Sexting & Relationships: Is Naughty Texting Good For Long-Term Romance? [VIDEO]
If you're in a casual relationship, you may want to rethink how you talk dirty to your S.O.
A recent study from Drexel University in Philadelphia looked at adults in relationships of various levels of commitment. When it came to sexting, 88% of those studied admitted to having done it, with 74% saying they'd sexted while in a committed relationship and 43% saying they'd done it while in a casual relationship.

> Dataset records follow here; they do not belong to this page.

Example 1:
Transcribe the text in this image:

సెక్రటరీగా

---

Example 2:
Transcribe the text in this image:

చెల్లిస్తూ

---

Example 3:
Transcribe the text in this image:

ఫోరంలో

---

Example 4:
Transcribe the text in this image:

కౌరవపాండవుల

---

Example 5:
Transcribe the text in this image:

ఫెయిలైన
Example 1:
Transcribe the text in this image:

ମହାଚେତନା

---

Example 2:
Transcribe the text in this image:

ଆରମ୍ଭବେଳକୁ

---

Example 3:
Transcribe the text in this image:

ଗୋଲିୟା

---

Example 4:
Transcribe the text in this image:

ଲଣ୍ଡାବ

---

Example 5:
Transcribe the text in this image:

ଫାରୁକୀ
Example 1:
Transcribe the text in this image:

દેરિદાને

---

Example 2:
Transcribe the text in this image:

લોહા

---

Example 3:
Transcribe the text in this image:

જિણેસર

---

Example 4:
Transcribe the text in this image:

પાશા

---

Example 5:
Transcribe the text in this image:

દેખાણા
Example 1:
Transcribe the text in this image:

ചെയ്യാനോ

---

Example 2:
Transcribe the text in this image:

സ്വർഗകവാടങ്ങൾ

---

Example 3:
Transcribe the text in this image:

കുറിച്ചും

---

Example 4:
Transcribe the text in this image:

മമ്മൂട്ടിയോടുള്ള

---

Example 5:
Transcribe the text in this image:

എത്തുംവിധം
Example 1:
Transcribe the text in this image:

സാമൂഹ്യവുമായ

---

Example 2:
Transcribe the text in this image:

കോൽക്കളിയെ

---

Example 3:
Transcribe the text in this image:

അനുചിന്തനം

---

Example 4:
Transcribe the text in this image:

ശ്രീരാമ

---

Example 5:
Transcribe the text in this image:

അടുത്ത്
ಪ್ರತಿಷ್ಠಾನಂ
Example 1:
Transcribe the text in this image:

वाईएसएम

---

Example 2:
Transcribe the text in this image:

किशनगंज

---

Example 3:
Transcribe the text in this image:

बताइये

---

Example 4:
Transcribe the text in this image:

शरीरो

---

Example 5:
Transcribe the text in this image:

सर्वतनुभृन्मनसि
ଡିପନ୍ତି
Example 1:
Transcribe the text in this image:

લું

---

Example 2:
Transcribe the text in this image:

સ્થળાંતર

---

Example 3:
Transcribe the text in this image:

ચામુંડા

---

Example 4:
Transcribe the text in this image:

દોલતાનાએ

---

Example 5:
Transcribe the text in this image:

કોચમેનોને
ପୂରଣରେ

Their findings? Sexting can be beneficial in casual relationships, but not so much in committed relationships. Respondents who said they were in a "very committed" relationship had no significant relationship between levels of relationship satisfaction and sexting, but for those who identified as anything other than "very committed," the satisfaction levels increased as sexting frequency did.
"People who are in a good relationship, who have good sex, don't need to find other venues to turn each other on. They are turned on, but the people in the in-between phase need some extra help," well-known sex therapist Dr. Judy Kurianksy told CBS News.
In its short history of existence, sexting has generally gotten a bad rap -- As a means of harassment, like in the notorious Anthony Weiner scandal, or as a sign of how today's youth is wildly out of control. But more and more we're learning that sexting may be a totally normal part of growing up, as well as a means to express sexuality without the risk of the negative physical and emotional consequences of engaging in sexual acts.
And though the focus of sexting studies has largely been on how young adults and minors seem to just be sexting each other non-stop, Drexel's new study shows that consenting adults are doing it all the time, too.
"This research indicates that sexting is a prevalent behavior that adults engage in for a variety of reasons," study co-author Emily C. Stasko told CNN. "Given the possible implications, both positive and negative, for sexual health, it is important to continue investigating the role sexting plays in current romantic and sexual relationships."
Though Drexel's study found that people who sext frequently see their relationships as "fun" and "carefree," their relationships may actually be more serious than they think. In a country where sex talk is taboo in the bedroom, couples who willingly engage in sexting could be getting much more out of their relationships than those who don't.
If you're in a committed relationship and not a casual one, never fear: the same general rules apply. Just being open about sexual desires and preferences -- whether via electronic device or in person -- can be the key to a better sex life and, in turn, a better relationship, even if that communication only happens during sex.